Non appare un comportamento penalmente rilevante. Ma è indicativo delle preoccupazioni dell’ex Ad, che secondo il Gip di Avellino Fabrizio Ciccone era ancora detentore di “una posizione di supremazia all’interno della concessionaria della rete autostradale tanto da prendere decisioni societarie a cui, invece, dovrebbe essere del tutto estraneo”. Il nuovo ad, Roberto Tomasi, sul punto avrebbe aperto un procedimento disciplinare interno all’ufficio legale aziendale. Non è rilevante penalmente, come abbiamo già scritto, nemmeno la telefonata di Berti.

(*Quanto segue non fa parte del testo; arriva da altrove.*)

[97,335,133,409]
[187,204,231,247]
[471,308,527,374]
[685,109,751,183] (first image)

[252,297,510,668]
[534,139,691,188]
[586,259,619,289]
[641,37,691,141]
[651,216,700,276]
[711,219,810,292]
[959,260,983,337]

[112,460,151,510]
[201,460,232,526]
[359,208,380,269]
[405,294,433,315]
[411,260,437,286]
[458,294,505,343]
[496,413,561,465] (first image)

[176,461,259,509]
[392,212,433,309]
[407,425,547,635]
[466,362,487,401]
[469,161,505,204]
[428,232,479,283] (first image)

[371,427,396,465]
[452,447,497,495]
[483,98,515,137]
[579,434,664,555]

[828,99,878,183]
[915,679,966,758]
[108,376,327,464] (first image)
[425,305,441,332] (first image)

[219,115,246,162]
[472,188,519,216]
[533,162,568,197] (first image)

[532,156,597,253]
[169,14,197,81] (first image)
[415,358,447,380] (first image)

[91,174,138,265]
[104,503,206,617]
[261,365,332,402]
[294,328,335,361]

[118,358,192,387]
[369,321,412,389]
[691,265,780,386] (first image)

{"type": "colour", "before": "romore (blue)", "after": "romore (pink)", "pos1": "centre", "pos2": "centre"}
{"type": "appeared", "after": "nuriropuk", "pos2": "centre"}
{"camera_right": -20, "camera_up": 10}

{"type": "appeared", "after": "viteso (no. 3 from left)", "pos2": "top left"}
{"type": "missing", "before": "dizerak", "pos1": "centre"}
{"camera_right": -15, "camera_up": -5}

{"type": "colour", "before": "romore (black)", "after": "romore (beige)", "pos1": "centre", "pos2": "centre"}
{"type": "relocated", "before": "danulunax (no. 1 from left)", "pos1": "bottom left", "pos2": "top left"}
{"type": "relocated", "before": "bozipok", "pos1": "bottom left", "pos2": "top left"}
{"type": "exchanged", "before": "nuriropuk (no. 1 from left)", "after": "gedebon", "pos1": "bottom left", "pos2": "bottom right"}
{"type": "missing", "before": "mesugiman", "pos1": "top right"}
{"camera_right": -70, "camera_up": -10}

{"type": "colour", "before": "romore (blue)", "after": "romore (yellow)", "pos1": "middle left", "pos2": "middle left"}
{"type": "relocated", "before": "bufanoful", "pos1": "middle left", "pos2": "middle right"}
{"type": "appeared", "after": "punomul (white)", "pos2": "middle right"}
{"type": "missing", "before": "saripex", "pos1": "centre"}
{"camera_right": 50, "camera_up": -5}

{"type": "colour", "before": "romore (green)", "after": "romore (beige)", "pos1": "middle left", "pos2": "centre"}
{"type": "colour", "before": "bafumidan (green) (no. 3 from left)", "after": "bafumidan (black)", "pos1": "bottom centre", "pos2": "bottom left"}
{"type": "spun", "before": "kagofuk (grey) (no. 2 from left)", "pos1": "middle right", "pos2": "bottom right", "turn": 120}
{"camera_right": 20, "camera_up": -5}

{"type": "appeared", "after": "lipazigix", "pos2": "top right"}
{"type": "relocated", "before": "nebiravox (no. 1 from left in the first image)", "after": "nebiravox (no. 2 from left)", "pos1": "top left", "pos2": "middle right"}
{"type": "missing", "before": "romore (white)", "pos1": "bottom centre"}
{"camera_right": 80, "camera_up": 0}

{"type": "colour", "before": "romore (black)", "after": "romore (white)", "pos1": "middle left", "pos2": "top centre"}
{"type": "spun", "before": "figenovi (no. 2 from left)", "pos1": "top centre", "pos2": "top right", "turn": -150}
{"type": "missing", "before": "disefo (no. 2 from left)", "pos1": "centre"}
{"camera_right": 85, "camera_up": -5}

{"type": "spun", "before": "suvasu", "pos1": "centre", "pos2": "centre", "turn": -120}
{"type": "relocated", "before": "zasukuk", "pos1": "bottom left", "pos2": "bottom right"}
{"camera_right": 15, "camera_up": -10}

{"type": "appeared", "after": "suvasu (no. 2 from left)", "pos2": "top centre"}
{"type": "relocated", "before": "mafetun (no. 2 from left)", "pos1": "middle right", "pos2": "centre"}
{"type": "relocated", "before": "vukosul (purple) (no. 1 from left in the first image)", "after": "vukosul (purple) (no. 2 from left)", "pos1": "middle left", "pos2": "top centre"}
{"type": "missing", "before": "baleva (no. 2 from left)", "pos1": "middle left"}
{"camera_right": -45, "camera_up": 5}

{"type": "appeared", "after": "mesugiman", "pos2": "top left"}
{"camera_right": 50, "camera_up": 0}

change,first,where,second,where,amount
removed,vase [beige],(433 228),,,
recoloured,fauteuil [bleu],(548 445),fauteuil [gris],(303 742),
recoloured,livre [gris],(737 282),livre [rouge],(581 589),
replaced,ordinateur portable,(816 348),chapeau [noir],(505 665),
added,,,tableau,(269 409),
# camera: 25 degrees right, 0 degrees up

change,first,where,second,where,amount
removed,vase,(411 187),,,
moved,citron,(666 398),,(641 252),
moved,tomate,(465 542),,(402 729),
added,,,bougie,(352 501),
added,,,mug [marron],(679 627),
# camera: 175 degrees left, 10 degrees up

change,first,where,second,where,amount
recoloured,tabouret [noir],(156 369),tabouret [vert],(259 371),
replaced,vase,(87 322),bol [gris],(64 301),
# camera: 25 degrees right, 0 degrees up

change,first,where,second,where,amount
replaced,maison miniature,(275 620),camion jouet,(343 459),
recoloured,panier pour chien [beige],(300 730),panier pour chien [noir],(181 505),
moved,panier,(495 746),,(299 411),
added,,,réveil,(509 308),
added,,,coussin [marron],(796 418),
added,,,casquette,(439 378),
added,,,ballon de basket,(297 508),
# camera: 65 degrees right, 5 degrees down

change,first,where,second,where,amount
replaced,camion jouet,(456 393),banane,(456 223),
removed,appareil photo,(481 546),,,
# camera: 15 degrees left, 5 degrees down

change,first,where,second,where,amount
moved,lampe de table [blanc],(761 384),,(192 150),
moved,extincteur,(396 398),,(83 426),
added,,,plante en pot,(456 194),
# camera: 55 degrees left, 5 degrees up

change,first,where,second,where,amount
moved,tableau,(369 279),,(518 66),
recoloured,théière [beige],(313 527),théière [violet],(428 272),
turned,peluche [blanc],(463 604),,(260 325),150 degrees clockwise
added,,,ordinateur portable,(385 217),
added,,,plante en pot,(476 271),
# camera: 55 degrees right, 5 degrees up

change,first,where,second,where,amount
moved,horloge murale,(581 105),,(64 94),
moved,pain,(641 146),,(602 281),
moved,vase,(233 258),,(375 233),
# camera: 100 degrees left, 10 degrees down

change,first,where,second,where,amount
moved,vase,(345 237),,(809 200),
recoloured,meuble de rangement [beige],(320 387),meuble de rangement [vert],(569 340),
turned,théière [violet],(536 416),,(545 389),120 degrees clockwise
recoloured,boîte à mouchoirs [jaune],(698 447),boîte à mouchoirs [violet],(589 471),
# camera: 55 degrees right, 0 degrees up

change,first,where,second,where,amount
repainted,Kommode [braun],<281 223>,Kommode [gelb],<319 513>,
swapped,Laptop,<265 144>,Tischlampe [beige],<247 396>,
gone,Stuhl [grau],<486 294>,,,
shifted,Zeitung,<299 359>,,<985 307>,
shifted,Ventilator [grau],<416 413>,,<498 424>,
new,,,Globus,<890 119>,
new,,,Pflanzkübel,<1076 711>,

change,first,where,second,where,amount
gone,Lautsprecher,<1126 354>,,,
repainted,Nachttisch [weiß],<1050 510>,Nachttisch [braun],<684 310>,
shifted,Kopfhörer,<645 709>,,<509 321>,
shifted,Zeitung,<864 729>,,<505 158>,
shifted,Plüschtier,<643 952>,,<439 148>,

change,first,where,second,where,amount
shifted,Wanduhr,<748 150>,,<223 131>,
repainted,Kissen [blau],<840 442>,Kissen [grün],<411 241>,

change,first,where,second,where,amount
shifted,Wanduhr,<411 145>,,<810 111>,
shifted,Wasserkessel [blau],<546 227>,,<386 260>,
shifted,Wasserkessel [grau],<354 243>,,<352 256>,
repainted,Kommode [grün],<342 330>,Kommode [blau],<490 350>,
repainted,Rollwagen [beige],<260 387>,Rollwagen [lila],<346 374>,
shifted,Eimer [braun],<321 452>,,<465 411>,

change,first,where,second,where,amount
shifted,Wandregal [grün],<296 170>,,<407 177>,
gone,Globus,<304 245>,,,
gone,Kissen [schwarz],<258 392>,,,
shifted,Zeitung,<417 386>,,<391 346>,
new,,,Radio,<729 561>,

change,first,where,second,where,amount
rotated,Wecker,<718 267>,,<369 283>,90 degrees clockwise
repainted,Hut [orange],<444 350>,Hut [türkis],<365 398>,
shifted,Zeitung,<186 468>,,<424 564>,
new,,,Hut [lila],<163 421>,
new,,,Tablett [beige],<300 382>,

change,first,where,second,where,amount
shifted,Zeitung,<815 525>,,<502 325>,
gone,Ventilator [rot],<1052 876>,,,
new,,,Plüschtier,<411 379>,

Uno di quelli che in ogni caso ha già pagato: Aspi lo ha licenziato.
Il processo che inizia stamane si annuncia agguerrito. Il sostituto pg Stefania Buda intende portare avanti il ricorso della Procura di Avellino, che è convinta della colpevolezza di Castellucci perché secondo loro le barriere insicure di Acqualonga furono il frutto di “una chiara e inequivoca scelta operativa con una contestuale assunzione di responsabilità” e l’ex ad deve assumersi le conseguenze penali dell’approvazione della delibera Cda datata 18 dicembre 2008, che aveva a oggetto, tra l’altro, “il piano pluriennale di riqualifica del bordo laterale”. In cui fu stabilito che non esisteva l’obbligo di sostituire le barriere di seconda generazione, come i new jersey del viadotto irpino. Castellucci è stato assolto con la motivazione che la responsabilità della manutenzione era esclusiva in capo ai dirigenti di Tronco come Berti (tutti condannati a pene tra i cinque e i sei anni).